**Consigne 1:**
Répondez à ces questions à partir du texte sur les communautés cyclistes.
(a) Quel est le nom de la « Community » lyonnaise dont un départ est évoqué ?
(b) Selon le texte, quelle part des gens n'a probablement pas besoin de ce que créent les communicants ?
(c) D'après le texte, quel est l'objectif de toutes les Communautés ?

**Texte de référence:**
****
Les « Communautés », piège à Gogo ou empathie cycliste ?

Nous y voilà.
Les « Communities » envahissent notre espace.
Dans le vélo comme partout. Que cachent-elles ? D’où viennent-elles ? Quels sont leurs ressorts ?
Décryptage…

Un départ d’une « Community » Lyonnaise, celle de Grimpeurs Cycliste House. celle-ci est bonne enfants….mais comme toutes les Communauté, son objectif est de faire acheter…

Ne mésestimons pas les communicants.

Ce sont de redoutables professionnels (-lles) qui savent créer le besoin là où 95 % des gens n’en ont probablement pas besoin.
Créer le besoin ou le révéler ? C’est toute la question.
De notre point de vue, nous avons bien notre idée mais est-ce un rejet non fondé ou au contraire, le fruit d’une mure réflexion ?
****
**Consigne 2:**
Remplacez « photo » par « picture » dans les lignes de données, à partir de la ligne qui contient « 6,46 is written. » jusqu'à la dernière ligne incluse. Recopiez seulement ces lignes, sans rien changer d'autre.

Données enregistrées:
****
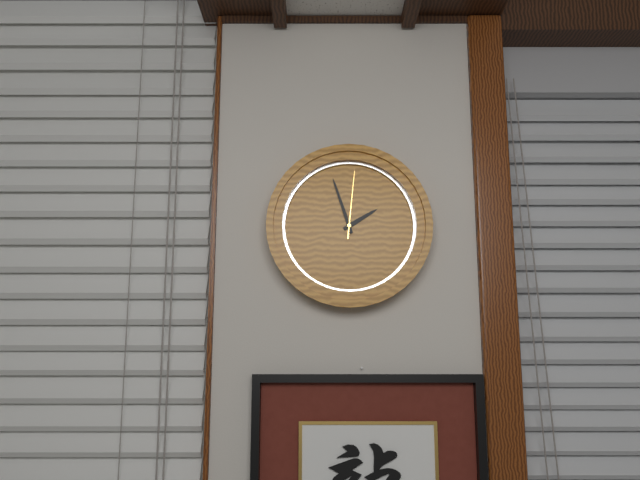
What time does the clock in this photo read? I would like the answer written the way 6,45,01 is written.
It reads 1,57,01
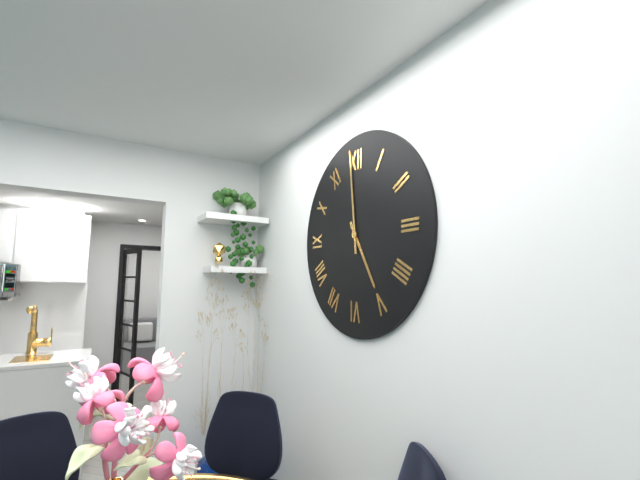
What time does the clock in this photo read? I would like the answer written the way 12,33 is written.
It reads 4,59
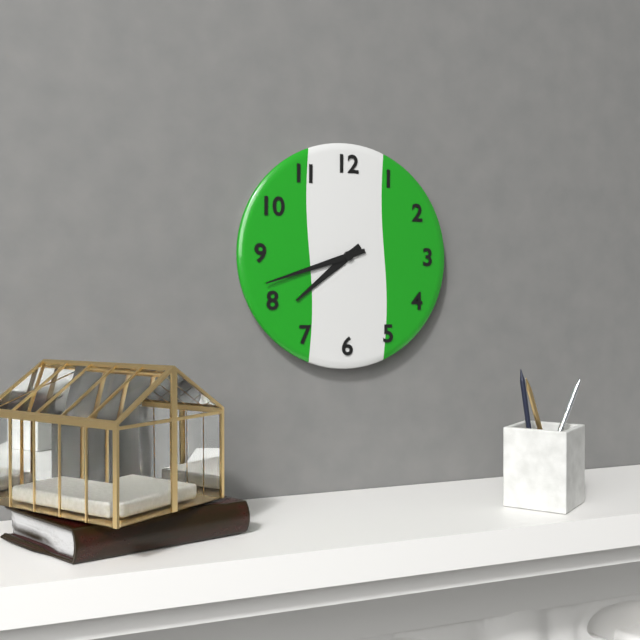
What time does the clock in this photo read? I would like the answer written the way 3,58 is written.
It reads 7,42
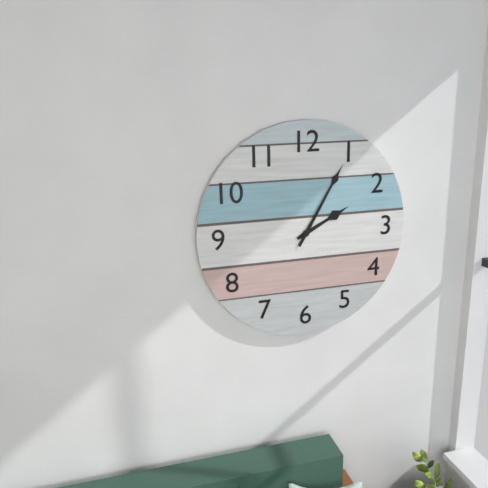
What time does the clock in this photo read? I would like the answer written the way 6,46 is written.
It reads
****
**Réponse attendue 1:**
(a) Grimpeurs Cycliste House
(b) 95 %
(c) Faire acheter

**Réponse attendue 2:**
What time does the clock in this picture read? I would like the answer written the way 6,46 is written.
It reads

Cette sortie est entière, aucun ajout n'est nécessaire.